Functional analyses of the Physcomitrella patens phytochromes in regulating chloroplast avoidance movement.

Red light-induced chloroplast movement in Physcomitrella patens (Pp) is mediated by dichroic phytochrome in the cytoplasm. To analyze the molecular function of the photoreceptor in the cytoplasm, we developed a protoplast system in which chloroplast photomovement was exclusively dependent on the expression of phytochrome cDNA constructs introduced by polyethylene glycol (PEG) transformation. YFP was fused to the phytochrome constructs and their expression was detected by fluorescence. The chloroplast avoidance response was induced in the protoplasts expressing a YFP fusion of PHY1-PHY3, but not of PHY4 or YFP alone. Phy::yfp fluorescence was detected in the cytoplasm. No change in the location of phy1::yfp or phy2::yfp was revealed before and after photomovement. When phy1::yfp and phy2::yfp were targeted to the nucleus by fusing a nuclear localization signal to the constructs, red light avoidance was not induced.
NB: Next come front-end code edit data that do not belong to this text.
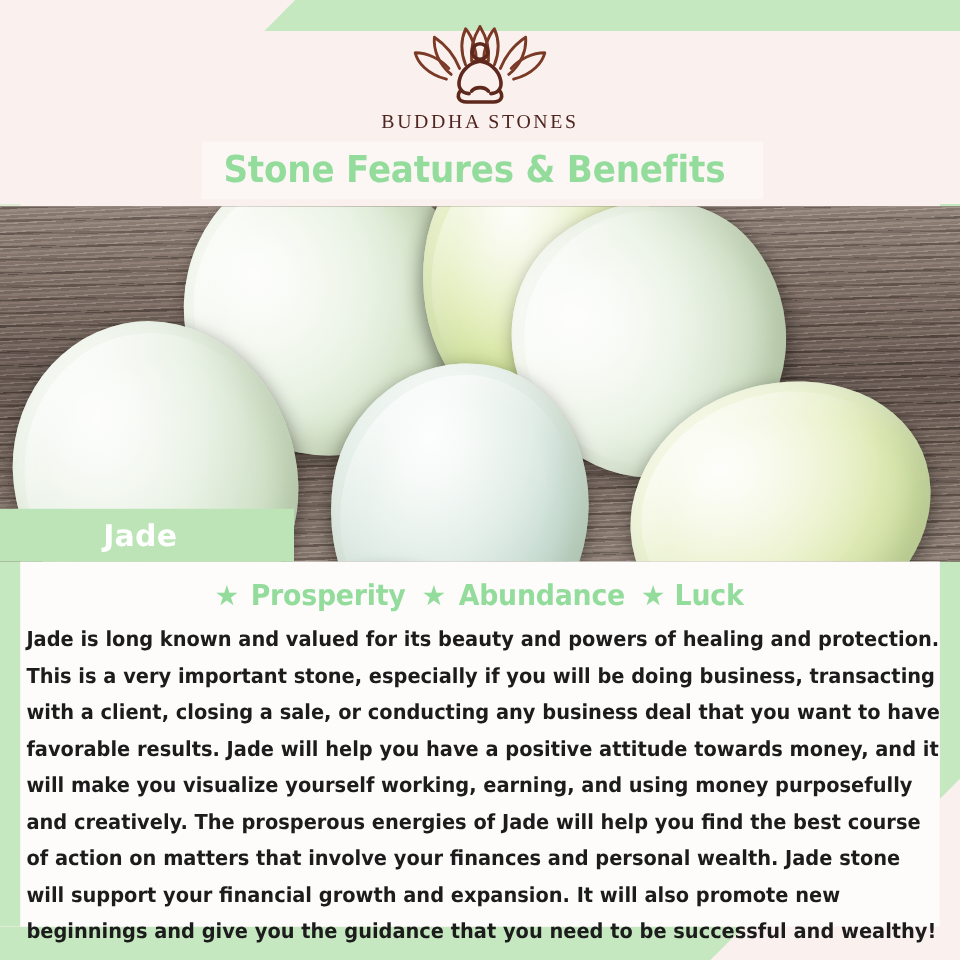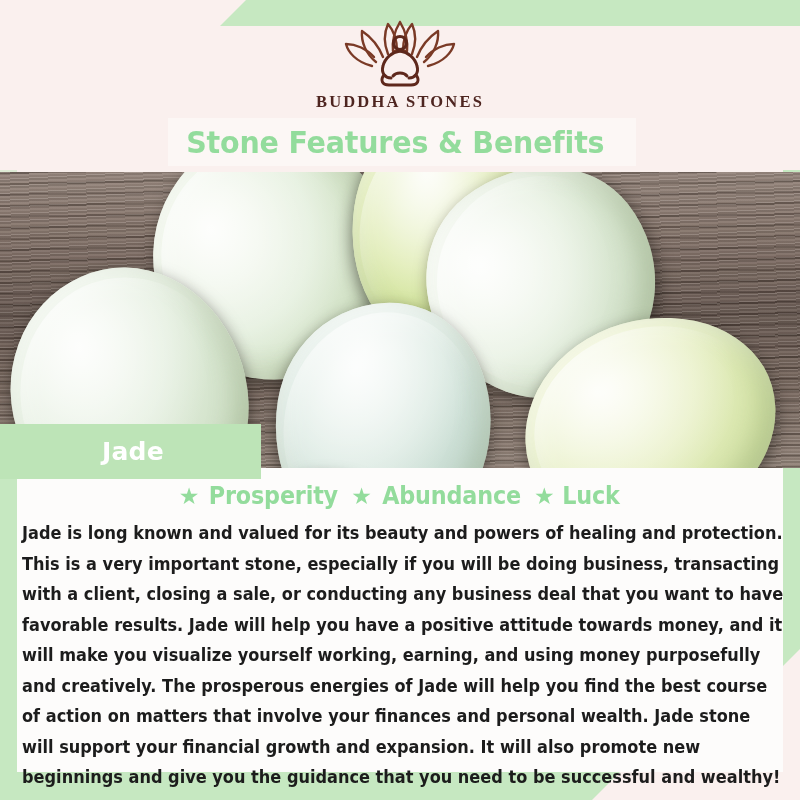--- a/index.html
+++ b/index.html
@@ -76,21 +76,21 @@
   #lotus-icon {
     display: block;
     margin: 0 auto;
   }
   #brand-name {
     margin-top: 2px;
     font-family: "Liberation Serif", serif;
     font-size: 16.5px;
     letter-spacing: 2.2px;
     color: #4e2520;
-    font-weight: 700;
+    font-weight: 400;
   }
 
   
   #title-banner {
     position: absolute;
     top: 118px;
     left: 168px;
     width: 468px;
     height: 48px;
     background: #fcf7f5;
@@ -193,26 +193,25 @@
     background: radial-gradient(ellipse at 40% 24%, #f1f6ef 0%, #dfebdb 50%, #c7d9bf 100%);
     border-radius: 50%;
   }
 
   
   #jade-label {
     position: absolute;
     top: 424px;
     left: 0;
     width: 245px;
-    height: 55px;
+    height: 44px;
     background: #bde4b7;
     display: flex;
     align-items: center;
     z-index: 4;
-    padding-left: 16px;
   }
   #jade-label-text {
     margin-left: 86px;
     font-family: "DejaVu Sans", sans-serif;
     font-weight: bold;
     font-size: 25px;
     color: #ffffff;
     letter-spacing: 0.2px;
   }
To determine the domains of PHY2 essential for avoidance response, various partially-deleted PHY2::YFP constructs were tested. The N-terminal extension domain (NTE) was found to be necessary but the C-terminal histidine kinase-related domain (HKRD) was dispensable. An avoidance response was not induced under expression of phytochrome N-terminal half domain [deleting both the PAS (Per, Arnt, Sim)-related domain (PRD) and HKRD]. GUS fusion of this N-terminal half domain, reported to be fully functional in Arabidopsis for several phyA- and phyB-regulated responses was not effective in chloroplast avoidance movement. Domain requirement and GUS fusion effect were also confirmed in PHY1. These results indicate that Pp phy1-Pp phy3 in the cytoplasm mediate chloroplast avoidance movement, and that NTE and PRD, but not HKRD, are required for their function.

Four distinct photoreceptors contribute to light-induced side branch formation in the moss Physcomitrella patens.
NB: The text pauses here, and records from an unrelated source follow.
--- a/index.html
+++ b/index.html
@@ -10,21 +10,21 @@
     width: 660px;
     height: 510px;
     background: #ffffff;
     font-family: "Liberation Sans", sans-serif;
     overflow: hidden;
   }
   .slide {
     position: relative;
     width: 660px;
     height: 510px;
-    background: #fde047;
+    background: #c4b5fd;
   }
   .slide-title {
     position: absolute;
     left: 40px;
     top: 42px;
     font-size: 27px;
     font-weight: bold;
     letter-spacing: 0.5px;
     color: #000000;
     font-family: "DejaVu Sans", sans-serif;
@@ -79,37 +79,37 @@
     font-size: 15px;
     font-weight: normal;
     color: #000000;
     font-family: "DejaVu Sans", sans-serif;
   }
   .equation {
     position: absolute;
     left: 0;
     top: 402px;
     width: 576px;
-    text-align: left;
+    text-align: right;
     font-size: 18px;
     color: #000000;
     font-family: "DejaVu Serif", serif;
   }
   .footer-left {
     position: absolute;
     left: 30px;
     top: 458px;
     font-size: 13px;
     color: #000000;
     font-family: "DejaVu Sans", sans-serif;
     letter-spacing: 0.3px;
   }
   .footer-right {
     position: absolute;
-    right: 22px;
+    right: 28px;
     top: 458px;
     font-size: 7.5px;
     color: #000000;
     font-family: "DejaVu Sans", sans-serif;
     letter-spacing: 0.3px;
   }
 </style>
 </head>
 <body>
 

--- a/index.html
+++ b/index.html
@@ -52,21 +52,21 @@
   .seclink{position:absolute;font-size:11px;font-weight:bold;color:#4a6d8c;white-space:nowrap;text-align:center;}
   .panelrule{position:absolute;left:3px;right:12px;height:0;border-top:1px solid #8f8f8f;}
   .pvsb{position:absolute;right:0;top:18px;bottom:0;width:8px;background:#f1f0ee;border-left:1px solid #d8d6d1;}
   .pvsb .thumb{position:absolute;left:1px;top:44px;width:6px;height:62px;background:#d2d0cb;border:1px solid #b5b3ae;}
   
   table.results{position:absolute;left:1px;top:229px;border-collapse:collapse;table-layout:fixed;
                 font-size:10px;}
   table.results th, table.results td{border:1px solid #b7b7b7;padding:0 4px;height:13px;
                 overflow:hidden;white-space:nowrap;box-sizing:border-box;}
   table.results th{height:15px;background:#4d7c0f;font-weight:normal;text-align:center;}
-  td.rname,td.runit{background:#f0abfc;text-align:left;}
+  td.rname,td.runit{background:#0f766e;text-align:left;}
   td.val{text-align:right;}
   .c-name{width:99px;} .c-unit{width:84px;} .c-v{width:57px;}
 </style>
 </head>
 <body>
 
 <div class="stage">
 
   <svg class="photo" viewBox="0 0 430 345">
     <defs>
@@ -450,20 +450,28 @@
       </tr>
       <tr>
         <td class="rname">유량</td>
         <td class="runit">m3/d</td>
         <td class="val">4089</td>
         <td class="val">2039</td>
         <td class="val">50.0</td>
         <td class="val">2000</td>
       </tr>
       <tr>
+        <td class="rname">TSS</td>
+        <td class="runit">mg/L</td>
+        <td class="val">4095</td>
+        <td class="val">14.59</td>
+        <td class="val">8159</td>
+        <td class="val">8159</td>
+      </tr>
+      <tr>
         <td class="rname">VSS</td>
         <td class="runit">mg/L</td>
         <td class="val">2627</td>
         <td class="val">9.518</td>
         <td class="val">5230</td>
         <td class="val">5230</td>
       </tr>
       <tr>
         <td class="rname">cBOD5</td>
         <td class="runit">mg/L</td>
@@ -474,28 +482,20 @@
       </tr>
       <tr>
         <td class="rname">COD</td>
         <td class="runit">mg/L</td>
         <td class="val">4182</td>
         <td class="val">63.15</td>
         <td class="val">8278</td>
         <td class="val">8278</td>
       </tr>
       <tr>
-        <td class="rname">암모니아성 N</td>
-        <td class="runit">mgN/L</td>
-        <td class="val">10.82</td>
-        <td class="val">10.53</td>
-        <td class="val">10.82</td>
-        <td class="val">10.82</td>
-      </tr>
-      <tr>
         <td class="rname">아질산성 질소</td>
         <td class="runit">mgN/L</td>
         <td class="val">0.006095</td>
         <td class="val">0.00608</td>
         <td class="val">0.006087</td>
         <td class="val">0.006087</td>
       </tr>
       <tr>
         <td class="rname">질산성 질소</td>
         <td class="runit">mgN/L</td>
Side branch formation in the moss, Physcomitrella patens, has been shown to be light dependent with cryptochrome 1a and 1b (Ppcry1a and Ppcry1b), being the blue light receptors for this response (Imaizumi et al. in Plant Cell 14:373, 2002). In this study, detailed photobiological analyses were performed, which revealed that this response involves multiple photoreceptors including cryptochromes. For light induction of branches, blue light of a fluence rate higher than 6 micromol m(-2) s(-1) for period longer than 3 h is required. The number of branches increased with the increase in fluence rate and in the irradiation period. The number of branches also increased when red light was applied together with the blue light, although red light alone had a very few effect. By partially irradiating a cell, both receptive sites for blue and red light were found to be located around the nucleus. Further, both red and blue light determine the positions of branches being dependent upon the vibration plane of polarized light. Red light control of branch position was nullified by simultaneous far-red light irradiation. A blue light effect on branch position was not found in lines with disrupted phototropin genes. Thus, dichroic phytochrome and phototropin, possibly on the plasma membrane, regulate branch position. These results indicate that at least four distinct photoreceptor systems, namely, cryptochromes and red light receptor around or in the nucleus, dichroic phytochrome and phototropin around the cell periphery, are involved in the light induction of side branches in the moss Physcomitrella patens.